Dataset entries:

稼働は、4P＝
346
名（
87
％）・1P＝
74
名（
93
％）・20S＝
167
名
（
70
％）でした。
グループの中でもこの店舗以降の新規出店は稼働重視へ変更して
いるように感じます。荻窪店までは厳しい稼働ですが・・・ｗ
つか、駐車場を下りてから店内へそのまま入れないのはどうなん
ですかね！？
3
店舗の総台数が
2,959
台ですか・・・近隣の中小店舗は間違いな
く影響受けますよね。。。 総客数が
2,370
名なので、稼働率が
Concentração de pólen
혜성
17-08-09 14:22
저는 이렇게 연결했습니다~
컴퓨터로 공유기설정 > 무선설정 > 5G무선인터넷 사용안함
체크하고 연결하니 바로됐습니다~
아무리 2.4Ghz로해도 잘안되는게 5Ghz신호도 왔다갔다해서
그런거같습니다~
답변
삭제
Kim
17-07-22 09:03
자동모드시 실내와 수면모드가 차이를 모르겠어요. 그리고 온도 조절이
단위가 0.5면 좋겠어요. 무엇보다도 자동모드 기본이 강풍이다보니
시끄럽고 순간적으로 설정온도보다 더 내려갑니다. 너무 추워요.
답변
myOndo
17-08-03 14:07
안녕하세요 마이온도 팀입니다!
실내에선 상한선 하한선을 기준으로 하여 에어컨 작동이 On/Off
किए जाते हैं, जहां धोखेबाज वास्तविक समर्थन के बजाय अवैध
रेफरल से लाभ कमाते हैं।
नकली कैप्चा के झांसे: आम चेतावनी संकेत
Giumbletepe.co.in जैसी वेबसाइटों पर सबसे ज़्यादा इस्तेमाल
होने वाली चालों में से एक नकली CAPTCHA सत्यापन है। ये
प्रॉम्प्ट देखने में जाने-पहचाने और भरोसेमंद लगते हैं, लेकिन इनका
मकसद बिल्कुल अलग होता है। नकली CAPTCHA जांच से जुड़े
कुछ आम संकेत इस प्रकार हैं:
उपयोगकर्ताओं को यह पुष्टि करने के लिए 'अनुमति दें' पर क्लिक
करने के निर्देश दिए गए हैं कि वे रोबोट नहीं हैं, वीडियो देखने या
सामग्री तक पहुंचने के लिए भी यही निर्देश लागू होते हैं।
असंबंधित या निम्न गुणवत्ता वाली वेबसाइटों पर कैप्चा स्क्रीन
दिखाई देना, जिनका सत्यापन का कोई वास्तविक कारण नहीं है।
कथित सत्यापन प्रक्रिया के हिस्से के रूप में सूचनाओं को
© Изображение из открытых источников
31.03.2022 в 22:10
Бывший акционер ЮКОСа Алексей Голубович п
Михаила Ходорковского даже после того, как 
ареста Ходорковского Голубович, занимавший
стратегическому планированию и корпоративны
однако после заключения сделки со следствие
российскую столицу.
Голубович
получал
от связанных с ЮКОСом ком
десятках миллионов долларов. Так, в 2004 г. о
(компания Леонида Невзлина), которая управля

---

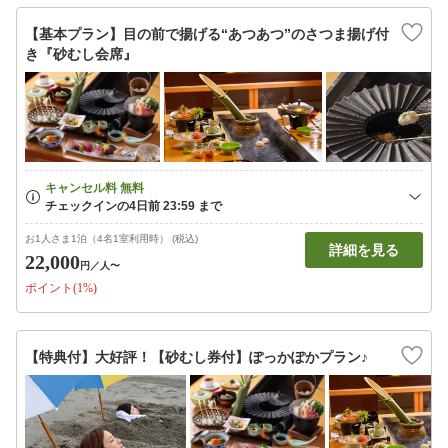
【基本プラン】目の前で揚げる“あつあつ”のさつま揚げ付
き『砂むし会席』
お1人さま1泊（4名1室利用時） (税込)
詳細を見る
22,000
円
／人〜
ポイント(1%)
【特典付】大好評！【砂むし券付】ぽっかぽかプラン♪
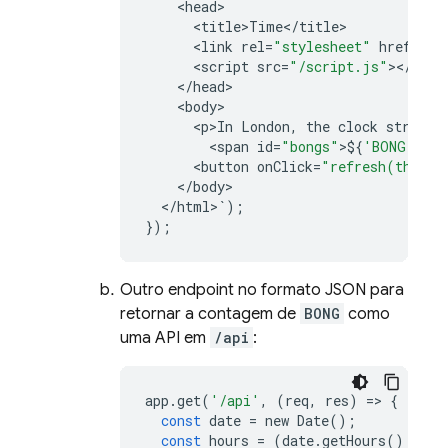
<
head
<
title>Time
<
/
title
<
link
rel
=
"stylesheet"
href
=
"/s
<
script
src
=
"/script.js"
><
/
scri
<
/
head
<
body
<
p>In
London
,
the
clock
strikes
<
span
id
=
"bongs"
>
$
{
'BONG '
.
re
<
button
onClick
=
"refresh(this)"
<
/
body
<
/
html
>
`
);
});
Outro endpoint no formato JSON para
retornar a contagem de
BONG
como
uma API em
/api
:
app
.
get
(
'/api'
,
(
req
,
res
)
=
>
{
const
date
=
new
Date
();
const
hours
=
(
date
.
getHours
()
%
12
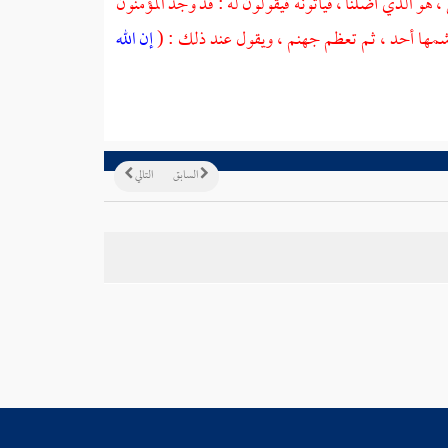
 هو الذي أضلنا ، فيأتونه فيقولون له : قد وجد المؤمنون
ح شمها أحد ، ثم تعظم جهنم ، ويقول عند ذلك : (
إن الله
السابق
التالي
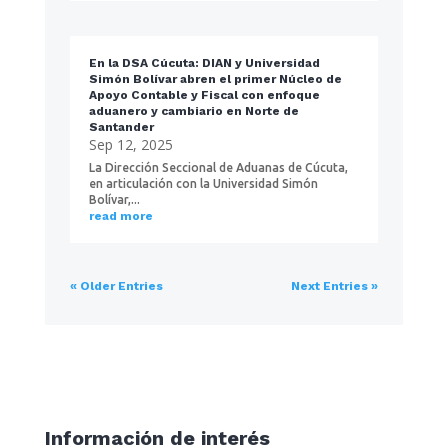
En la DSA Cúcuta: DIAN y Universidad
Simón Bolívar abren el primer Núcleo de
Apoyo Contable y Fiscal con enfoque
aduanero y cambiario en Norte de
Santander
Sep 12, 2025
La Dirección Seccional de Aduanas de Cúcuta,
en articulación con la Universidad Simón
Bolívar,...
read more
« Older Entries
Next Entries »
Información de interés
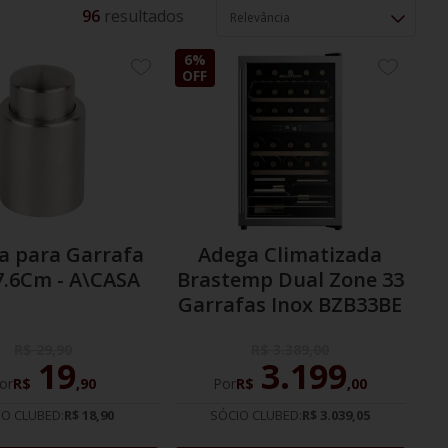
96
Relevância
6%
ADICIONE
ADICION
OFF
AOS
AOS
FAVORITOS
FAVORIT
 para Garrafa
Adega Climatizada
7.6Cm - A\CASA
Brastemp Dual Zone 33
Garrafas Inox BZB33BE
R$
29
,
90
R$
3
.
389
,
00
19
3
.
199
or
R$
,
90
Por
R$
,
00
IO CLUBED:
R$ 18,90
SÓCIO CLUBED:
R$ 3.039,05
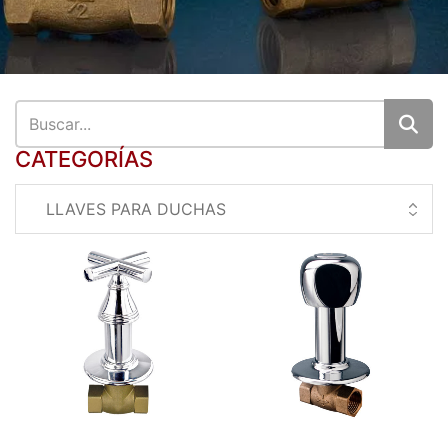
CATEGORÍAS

#### [Your task]
The answer must be every line from the entries above that holds the string "после".

#### [Solution for this exercise]
Михаила Ходорковского даже после того, как 
однако после заключения сделки со следствие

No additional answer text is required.